Work instruction> Where does the word "llmResponsesWithTools" occur in the data below? Copy each line that holds it.

Task material>
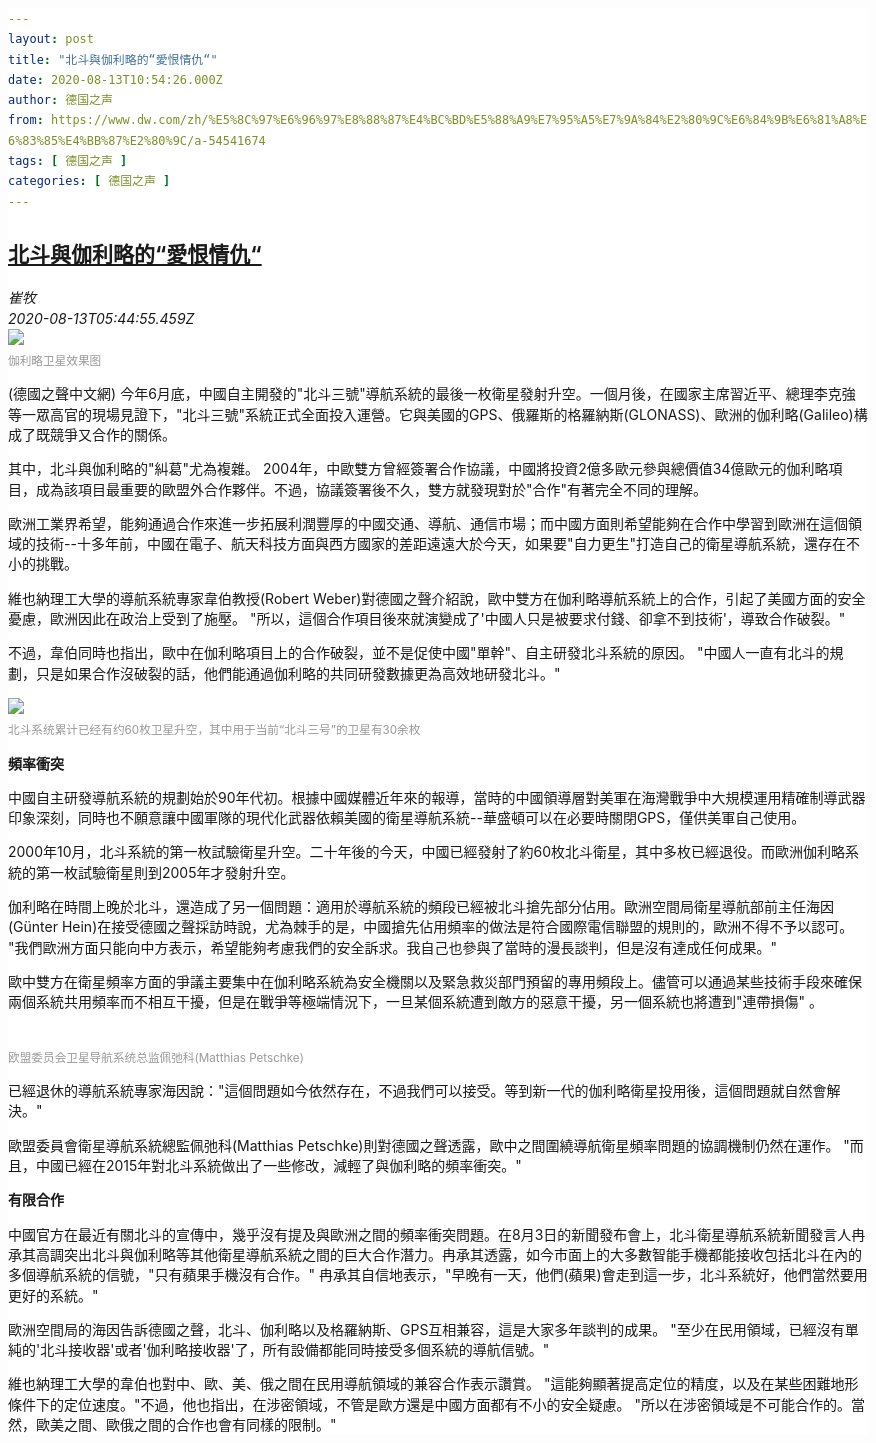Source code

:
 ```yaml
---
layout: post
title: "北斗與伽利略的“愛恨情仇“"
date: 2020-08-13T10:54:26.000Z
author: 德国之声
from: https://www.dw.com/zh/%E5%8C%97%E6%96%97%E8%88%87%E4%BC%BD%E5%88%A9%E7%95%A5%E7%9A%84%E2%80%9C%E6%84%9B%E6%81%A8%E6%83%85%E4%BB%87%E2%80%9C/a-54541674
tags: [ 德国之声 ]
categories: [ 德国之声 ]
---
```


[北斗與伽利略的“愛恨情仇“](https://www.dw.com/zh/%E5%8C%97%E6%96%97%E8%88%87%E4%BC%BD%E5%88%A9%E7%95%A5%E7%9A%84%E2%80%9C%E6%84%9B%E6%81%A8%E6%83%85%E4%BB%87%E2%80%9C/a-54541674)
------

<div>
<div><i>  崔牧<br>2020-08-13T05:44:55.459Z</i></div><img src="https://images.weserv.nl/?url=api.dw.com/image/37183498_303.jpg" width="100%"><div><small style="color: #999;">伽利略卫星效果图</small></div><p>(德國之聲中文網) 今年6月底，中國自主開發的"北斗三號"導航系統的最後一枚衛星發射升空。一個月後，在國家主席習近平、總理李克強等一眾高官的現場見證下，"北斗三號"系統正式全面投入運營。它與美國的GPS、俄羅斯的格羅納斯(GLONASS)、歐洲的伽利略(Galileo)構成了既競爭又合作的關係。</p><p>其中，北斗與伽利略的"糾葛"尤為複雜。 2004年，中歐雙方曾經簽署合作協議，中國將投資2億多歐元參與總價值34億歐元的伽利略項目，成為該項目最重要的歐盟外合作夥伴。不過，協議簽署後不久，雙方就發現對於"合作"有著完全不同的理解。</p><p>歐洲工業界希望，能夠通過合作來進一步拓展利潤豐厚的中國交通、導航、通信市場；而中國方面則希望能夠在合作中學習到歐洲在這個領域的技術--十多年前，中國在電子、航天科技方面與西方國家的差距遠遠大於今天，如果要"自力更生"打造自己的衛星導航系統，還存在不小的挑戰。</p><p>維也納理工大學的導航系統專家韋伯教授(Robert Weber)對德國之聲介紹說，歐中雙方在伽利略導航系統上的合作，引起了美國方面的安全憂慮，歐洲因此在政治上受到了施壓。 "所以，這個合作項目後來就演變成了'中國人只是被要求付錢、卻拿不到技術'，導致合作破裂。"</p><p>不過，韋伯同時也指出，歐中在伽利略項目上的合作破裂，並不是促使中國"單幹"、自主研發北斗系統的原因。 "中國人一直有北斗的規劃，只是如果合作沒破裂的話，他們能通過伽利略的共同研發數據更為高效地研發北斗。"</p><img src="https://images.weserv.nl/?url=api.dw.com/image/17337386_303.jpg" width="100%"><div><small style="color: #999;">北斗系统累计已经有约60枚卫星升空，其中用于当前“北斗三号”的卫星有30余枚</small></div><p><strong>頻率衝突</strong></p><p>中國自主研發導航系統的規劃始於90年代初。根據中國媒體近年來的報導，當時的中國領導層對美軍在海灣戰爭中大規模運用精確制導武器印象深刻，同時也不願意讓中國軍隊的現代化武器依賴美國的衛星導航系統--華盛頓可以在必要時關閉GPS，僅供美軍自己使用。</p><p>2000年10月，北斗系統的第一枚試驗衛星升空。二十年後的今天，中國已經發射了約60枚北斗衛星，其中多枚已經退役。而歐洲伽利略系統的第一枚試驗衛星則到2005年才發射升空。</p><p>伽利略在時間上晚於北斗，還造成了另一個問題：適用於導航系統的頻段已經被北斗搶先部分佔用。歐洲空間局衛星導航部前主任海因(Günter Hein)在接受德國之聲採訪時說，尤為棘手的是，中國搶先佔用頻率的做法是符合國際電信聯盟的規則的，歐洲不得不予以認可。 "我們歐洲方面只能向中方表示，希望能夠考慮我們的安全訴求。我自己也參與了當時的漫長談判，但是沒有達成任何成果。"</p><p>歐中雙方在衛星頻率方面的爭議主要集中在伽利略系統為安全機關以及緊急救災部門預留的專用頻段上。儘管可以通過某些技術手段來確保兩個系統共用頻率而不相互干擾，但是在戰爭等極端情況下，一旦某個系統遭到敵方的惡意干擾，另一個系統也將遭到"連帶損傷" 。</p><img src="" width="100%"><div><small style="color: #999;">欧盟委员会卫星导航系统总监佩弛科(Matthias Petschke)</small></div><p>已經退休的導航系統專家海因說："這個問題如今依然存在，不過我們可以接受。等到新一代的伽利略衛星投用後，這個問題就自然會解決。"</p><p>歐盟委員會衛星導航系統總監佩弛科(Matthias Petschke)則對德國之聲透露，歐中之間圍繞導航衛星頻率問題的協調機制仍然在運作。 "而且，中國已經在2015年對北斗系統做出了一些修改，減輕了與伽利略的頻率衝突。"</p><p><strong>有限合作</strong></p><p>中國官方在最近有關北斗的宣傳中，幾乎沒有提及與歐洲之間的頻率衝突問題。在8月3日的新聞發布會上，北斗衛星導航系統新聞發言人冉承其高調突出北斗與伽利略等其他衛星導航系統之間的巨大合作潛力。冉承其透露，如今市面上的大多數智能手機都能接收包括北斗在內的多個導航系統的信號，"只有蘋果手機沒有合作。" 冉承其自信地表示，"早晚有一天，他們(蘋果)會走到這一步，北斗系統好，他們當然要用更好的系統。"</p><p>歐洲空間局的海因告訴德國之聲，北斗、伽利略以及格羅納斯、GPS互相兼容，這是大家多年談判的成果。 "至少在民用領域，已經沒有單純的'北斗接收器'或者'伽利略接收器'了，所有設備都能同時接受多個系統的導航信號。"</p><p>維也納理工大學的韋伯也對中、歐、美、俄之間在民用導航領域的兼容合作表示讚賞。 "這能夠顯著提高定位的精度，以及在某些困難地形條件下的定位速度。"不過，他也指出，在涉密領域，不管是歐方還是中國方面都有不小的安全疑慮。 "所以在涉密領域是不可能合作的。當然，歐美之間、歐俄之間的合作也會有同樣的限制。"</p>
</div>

--

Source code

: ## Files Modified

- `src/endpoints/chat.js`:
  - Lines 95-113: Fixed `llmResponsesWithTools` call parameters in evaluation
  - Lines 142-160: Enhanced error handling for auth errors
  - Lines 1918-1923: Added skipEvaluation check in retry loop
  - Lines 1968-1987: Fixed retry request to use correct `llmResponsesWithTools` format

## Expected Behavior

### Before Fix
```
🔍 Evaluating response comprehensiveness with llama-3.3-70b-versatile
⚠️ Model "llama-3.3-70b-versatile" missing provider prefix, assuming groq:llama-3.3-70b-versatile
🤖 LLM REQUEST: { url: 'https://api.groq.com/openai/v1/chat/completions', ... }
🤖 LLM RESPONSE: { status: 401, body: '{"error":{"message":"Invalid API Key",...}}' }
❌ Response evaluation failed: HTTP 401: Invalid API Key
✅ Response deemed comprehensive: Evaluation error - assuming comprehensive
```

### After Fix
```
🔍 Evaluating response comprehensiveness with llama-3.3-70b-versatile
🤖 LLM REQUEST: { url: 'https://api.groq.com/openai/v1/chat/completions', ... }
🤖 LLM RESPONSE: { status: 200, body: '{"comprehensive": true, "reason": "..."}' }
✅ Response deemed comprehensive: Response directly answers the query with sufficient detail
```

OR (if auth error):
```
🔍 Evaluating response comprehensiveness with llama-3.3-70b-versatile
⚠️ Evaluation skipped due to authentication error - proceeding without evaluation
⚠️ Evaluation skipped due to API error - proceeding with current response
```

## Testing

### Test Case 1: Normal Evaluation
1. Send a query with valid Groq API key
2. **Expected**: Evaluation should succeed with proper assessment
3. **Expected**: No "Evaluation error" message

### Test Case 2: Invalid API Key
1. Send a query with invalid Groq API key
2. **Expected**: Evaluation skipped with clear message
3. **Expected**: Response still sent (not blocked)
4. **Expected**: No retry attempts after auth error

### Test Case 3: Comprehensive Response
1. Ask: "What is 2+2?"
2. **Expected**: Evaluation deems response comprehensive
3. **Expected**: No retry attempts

...

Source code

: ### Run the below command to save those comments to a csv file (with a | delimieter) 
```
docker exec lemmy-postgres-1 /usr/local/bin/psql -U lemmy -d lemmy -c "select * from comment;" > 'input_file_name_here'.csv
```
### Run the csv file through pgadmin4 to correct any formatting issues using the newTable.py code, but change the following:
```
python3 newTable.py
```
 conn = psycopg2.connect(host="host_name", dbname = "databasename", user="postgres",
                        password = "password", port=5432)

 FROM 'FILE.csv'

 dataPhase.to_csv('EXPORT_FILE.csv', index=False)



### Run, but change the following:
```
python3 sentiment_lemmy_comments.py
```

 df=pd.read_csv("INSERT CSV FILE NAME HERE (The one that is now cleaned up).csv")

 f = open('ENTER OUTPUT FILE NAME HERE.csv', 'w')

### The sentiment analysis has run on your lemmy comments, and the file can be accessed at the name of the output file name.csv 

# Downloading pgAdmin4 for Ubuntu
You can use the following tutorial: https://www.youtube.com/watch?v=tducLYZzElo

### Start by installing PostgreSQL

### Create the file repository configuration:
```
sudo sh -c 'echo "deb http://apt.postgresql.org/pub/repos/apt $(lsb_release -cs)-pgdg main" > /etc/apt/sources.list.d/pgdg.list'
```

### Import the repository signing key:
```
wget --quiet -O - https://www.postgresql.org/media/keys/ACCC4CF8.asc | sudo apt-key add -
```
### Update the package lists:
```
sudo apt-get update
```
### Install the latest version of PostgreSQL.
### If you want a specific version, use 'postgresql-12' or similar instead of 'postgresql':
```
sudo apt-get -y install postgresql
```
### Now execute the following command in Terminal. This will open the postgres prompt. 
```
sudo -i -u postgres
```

Response area>
  - Lines 95-113: Fixed `llmResponsesWithTools` call parameters in evaluation
  - Lines 1968-1987: Fixed retry request to use correct `llmResponsesWithTools` format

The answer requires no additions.